RECIPE: Venture with veggies on Mother’s Day

Most of us still remember our mother telling us to eat our vegetables because "they are good for you" but as adults most people have specific likes and dislikes when it comes to vegetables.

POLOKWANE – Most of us still remember our mother telling us to eat our vegetables because “they are good for you” but as adults most people have specific likes and dislikes when it comes to vegetables.

Brimming with fibre, vitamins, minerals and also protein, vegetables are a versatile food group: from preparing light salads for summer to preparing roasted, baked or glazed vegetables or thick vegetable soups for cold winter evenings (or chilled soups for summer) there is a lot to be said for eating a diet of various and brightly coloured vegetables.

Natural fibre is only found in plant-based foods, a diet that is rich in fibre is also generally high in vitamins and minerals and low in calories, fat, sugar and salt – exactly the type of eating plan registered dietitians recommend, according to Anke van Waveren, a registered dietician in the city.

“Veggies high in fibre are, for instance, peas, brussels sprouts, parsnips and spinach. Vegetables that have a high iron content are swiss chard, spinach, beet greens and kale. Some vegetables like chickpeas, quinoa, dried beans and pumpkin seeds contain protein,” Anke said.

With Mother’s Day being on Sunday, why not treat your mother to a delicious meal that includes some of these vegetables.

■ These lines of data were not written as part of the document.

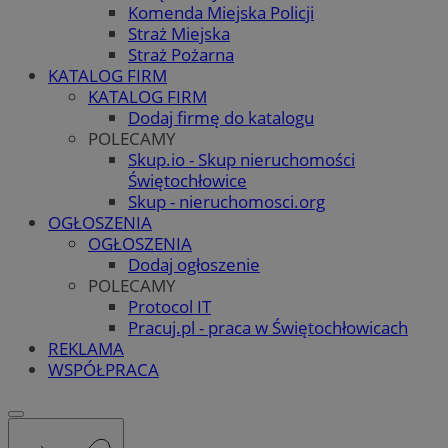
Komenda Miejska Policji
Straż Miejska
Straż Pożarna
KATALOG FIRM
KATALOG FIRM
Dodaj firmę do katalogu
POLECAMY
Skup.io - Skup nieruchomości
Świętochłowice
Skup - nieruchomosci.org
OGŁOSZENIA
OGŁOSZENIA
Dodaj ogłoszenie
POLECAMY
Protocol IT
Pracuj.pl - praca w Świętochłowicach
REKLAMA
WSPÓŁPRACA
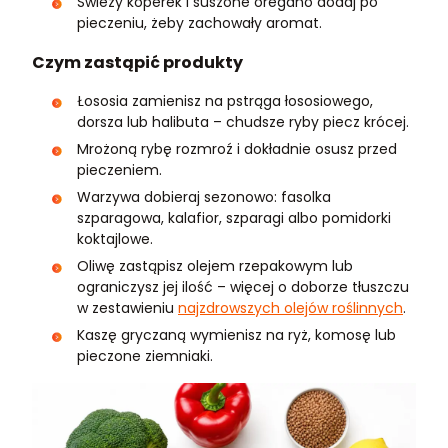
Świeży koperek i suszone oregano dodaj po
pieczeniu, żeby zachowały aromat.
Czym zastąpić produkty
Łososia zamienisz na pstrąga łososiowego,
dorsza lub halibuta – chudsze ryby piecz krócej.
Mrożoną rybę rozmroź i dokładnie osusz przed
pieczeniem.
Warzywa dobieraj sezonowo: fasolka
szparagowa, kalafior, szparagi albo pomidorki
koktajlowe.
Oliwę zastąpisz olejem rzepakowym lub
ograniczysz jej ilość – więcej o doborze tłuszczu
w zestawieniu
najzdrowszych olejów roślinnych
.
Kaszę gryczaną wymienisz na ryż, komosę lub
pieczone ziemniaki.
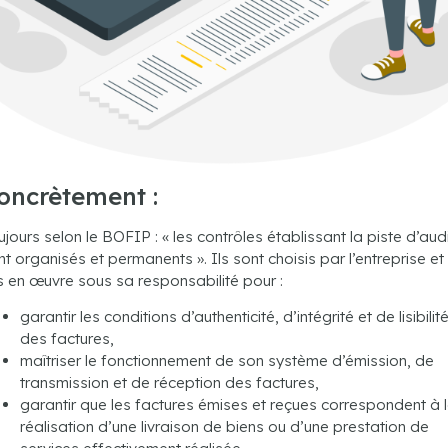
oncrètement :
ujours selon le BOFIP : « les contrôles établissant la piste d’aud
nt organisés et permanents ». Ils sont choisis par l’entreprise et
s en œuvre sous sa responsabilité pour :
garantir les conditions d’authenticité, d’intégrité et de lisibilit
des factures,
maîtriser le fonctionnement de son système d’émission, de
transmission et de réception des factures,
garantir que les factures émises et reçues correspondent à 
réalisation d’une livraison de biens ou d’une prestation de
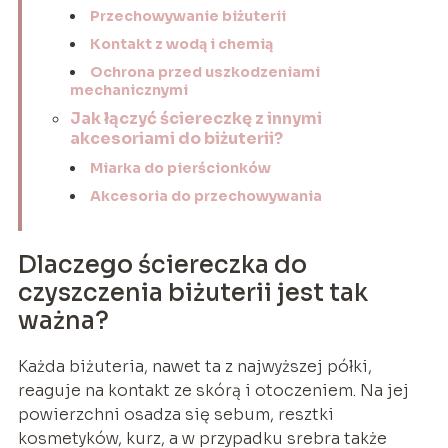
Przechowywanie biżuterii
Kontakt z wodą i chemią
Ochrona przed uszkodzeniami
mechanicznymi
Jak łączyć ściereczkę z innymi
akcesoriami do biżuterii?
Miarka do pierścionków
Akcesoria do przechowywania
Dlaczego ściereczka do
czyszczenia biżuterii jest tak
ważna?
Każda biżuteria, nawet ta z najwyższej półki,
reaguje na kontakt ze skórą i otoczeniem. Na jej
powierzchni osadza się sebum, resztki
kosmetyków, kurz, a w przypadku srebra także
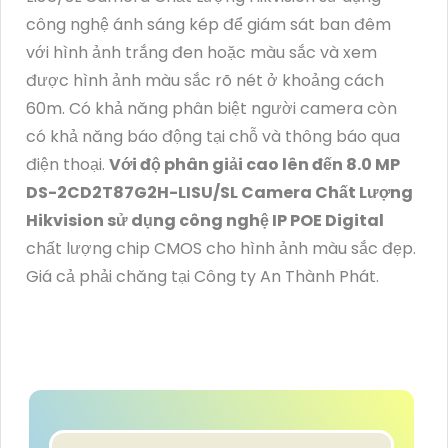
công nghệ ánh sáng kép để giám sát ban đêm
với hình ảnh trắng đen hoặc màu sắc và xem
được hình ảnh màu sắc rõ nét ở khoảng cách
60m. Có khả năng phân biệt người camera còn
có khả năng báo động tại chỗ và thông báo qua
điện thoại.
Với độ phân giải cao lên đến 8.0 MP
DS-2CD2T87G2H-LISU/SL Camera Chất Lượng
Hikvision sử dụng công nghệ IP POE Digital
chất lượng chip CMOS cho hình ảnh màu sắc đẹp.
Giá cả phải chăng tại Công ty An Thành Phát.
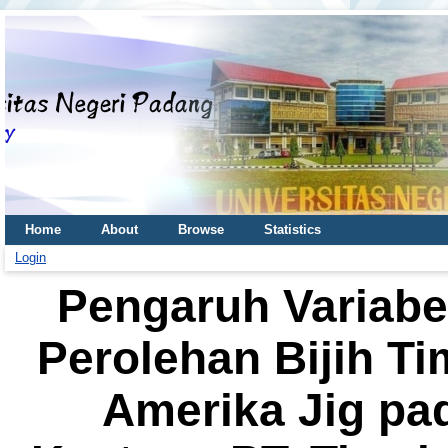
Home
About
Browse
Statistics
Login
Pengaruh Variabe
Perolehan Bijih 
Amerika Jig pad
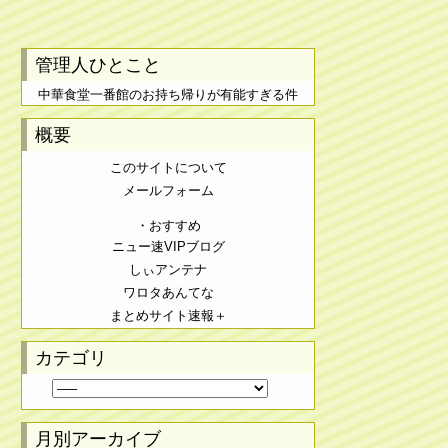
管理人ひとこと
中華食堂一番館のお持ち帰りが有能すぎる件
概要
このサイトについて
メールフォーム
・おすすめ
ニュー速VIPブログ
しぃアンテナ
ワロタあんてな
まとめサイト速報＋
カテゴリ
月別アーカイブ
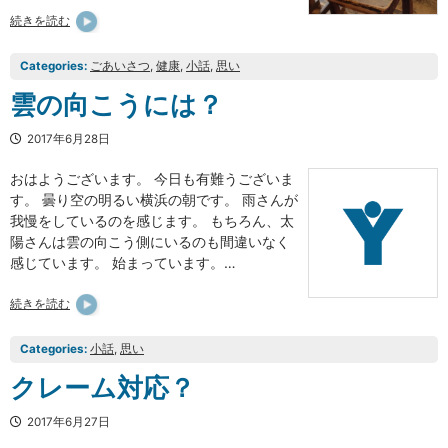
続きを読む
Categories:
ごあいさつ
, 
健康
, 
小話
, 
思い
雲の向こうには？
2017年6月28日
おはようございます。 今日も有難うございま
す。 曇り空の明るい横浜の朝です。 雨さんが
我慢をしているのを感じます。 もちろん、太
陽さんは雲の向こう側にいるのも間違いなく
感じています。 始まっています。…
続きを読む
Categories:
小話
, 
思い
クレーム対応？
2017年6月27日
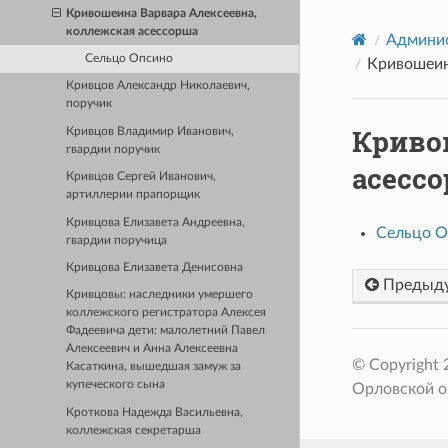
Кривошеина Варвара Алексеевна,
коллежская асессорша
Админис
Сельцо Опсино
Кривошеин
Кривцов Александр Николаевич,
поручик
Криво
Кривцов Владимир Иванович,
гвардии поручик
асесс
Кривцов Сергей Иванович,
артиллерии прапорщик
Кривцова Елизавета Андреевна,
Сельцо О
гвардии поручица
Кривцова Елизавета Денисовна
Предыд
Кривцовы: наследники умершего
коллежского регистратора Алексея
Фадеевича дети: малолетний Павел
Алексеевич и Анна Алексеевна
© Copyright
Касаткина, вышедшая замуж за
купеческого сына
Орловской о
Кроткова Надежда Васильевна,
коллежская секретарша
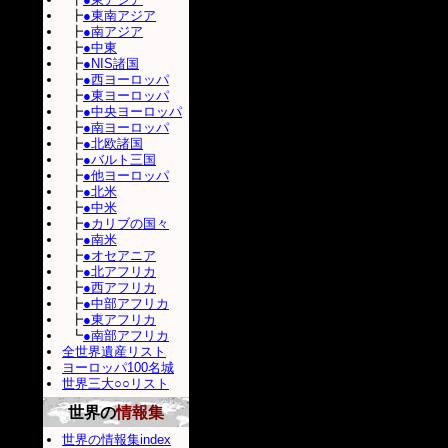
┣
●東南アジア
┣
●南アジア
┣
●中東
┣
●NIS諸国
┣
●西ヨーロッパ
┣
●東ヨーロッパ
┣
●中央ヨーロッパ
┣
●南ヨーロッパ
┣
●北欧諸国
┣
●バルト三国
┣
●他ヨーロッパ
┣
●北米
┣
●中米
┣
●カリブの国々
┣
●南米
┣
●オセアニア
┣
●北アフリカ
┣
●西アフリカ
┣
●中部アフリカ
┣
●東アフリカ
┗
●南部アフリカ
全世界遺産リスト
ヨーロッパ100名城
世界三大○○リスト
世界の
情報集
世界の情報集index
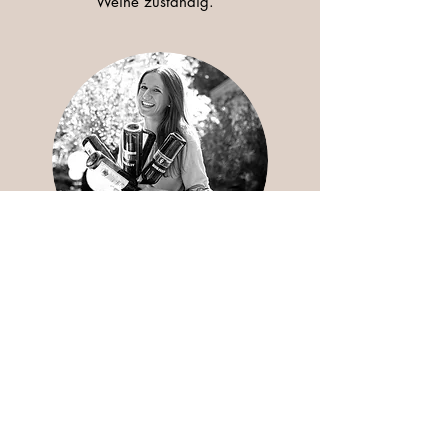
Weine zuständig.
Vanessa Gundlach
...hat im Sommer 2022 den
Studiengang Internationale
Weinwirtschaft an der
Universität
Geisenheim erfolgreich abgeschlossen.
Seit Juni 2024 ist Vanessa IHK-geprüfte
Sommèliere und hat Ihr International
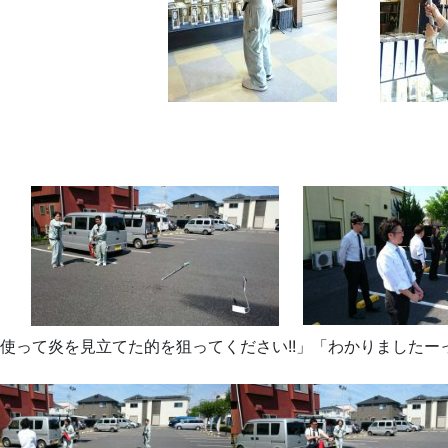
を使って炎を見立てた的を狙ってください!!」「わかりましたーっ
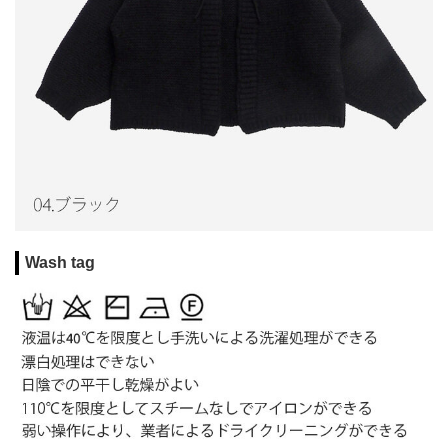
Wash tag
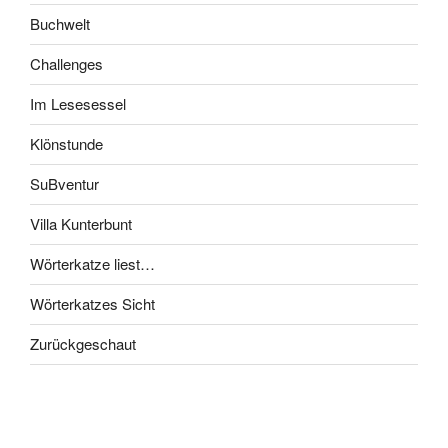
Buchwelt
Challenges
Im Lesesessel
Klönstunde
SuBventur
Villa Kunterbunt
Wörterkatze liest…
Wörterkatzes Sicht
Zurückgeschaut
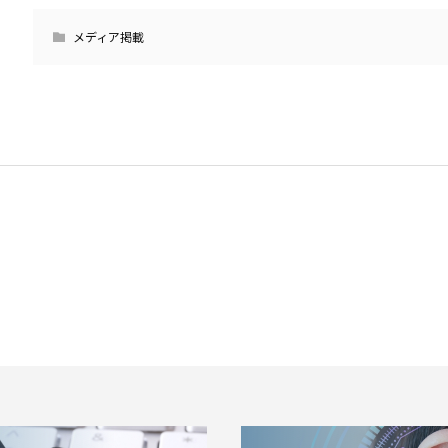
メディア掲載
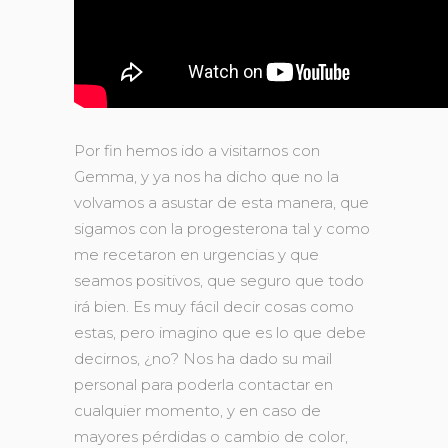
Por fin hemos ido a visitarnos con
Gemma, y ya nos ha dicho que no la
volvamos a asustar de esta manera, que
sigamos con la progesterona tal y como
me recetaron en urgencias y que
seamos positivos, que seguro que todo
irá bien. Es muy fácil decir cosas como
estas, pero imagino que es lo que debe
decirnos, ¿no? Nos ha dado su mail
personal para poderla contactar en
cualquier momento, y en caso de
mayores pérdidas o cambio de color,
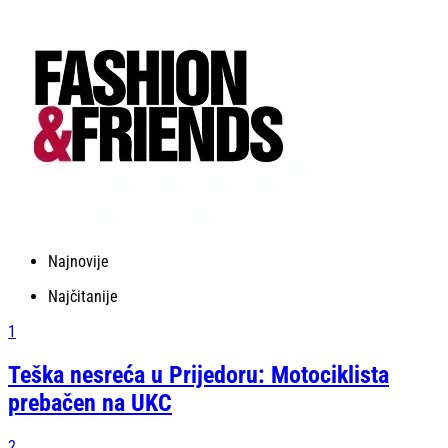
Najnovije
Najčitanije
1
Teška nesreća u Prijedoru: Motociklista
prebačen na UKC
2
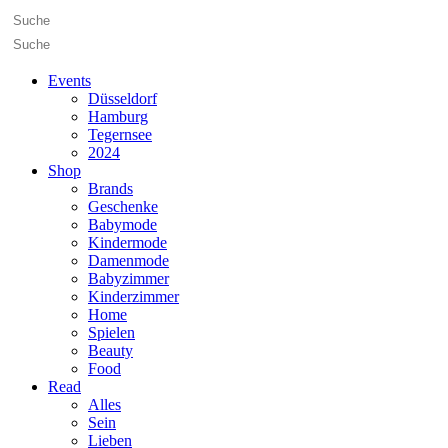
Events
Düsseldorf
Hamburg
Tegernsee
2024
Shop
Brands
Geschenke
Babymode
Kindermode
Damenmode
Babyzimmer
Kinderzimmer
Home
Spielen
Beauty
Food
Read
Alles
Sein
Lieben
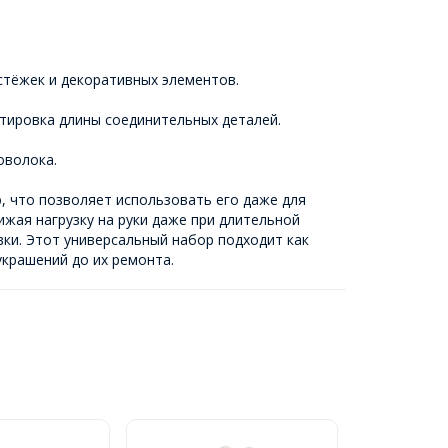
астёжек и декоративных элементов.
ктировка длины соединительных деталей.
оволока.
, что позволяет использовать его даже для
жая нагрузку на руки даже при длительной
вки. Этот универсальный набор подходит как
украшений до их ремонта.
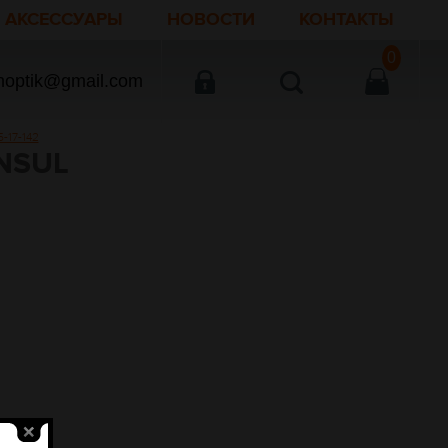
АКСЕССУАРЫ
НОВОСТИ
КОНТАКТЫ
0
noptik@gmail.com
17-142
NSUL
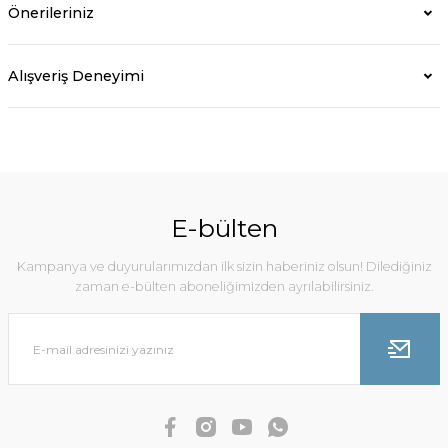
Önerileriniz
Alışveriş Deneyimi
E-bülten
Kampanya ve duyurularımızdan ilk sizin haberiniz olsun! Dilediğiniz
zaman e-bülten aboneliğimizden ayrılabilirsiniz.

One of the most versatile vegetables that many people enjoy are potatoes.

Here is a yummy garlic potato bake recipe to eat with a pot roast or at a braai.

Ingredients:

1,5kg potatoes

500ml whipping cream

50g parmesan (grated)

100g cheddar cheese (grated) and extra to sprinkle over dish

10 wild garlic leaves shredded (or two or more garlic gloves, to taste)

Black pepper

Directions:

• Peel potatoes, slice thinly and place in a large ovenproof bowl.

• Add cheeses (keep extra cheddar for sprinkling over dish aside), garlic and cream and mix thoroughly. Add pepper according to taste and sprinkle with the extra cheese.

• Bake at 180º C for one hour. After half an hour, press potatoes down in the dish so that the cream mixture covers it again and place back in oven to bake further.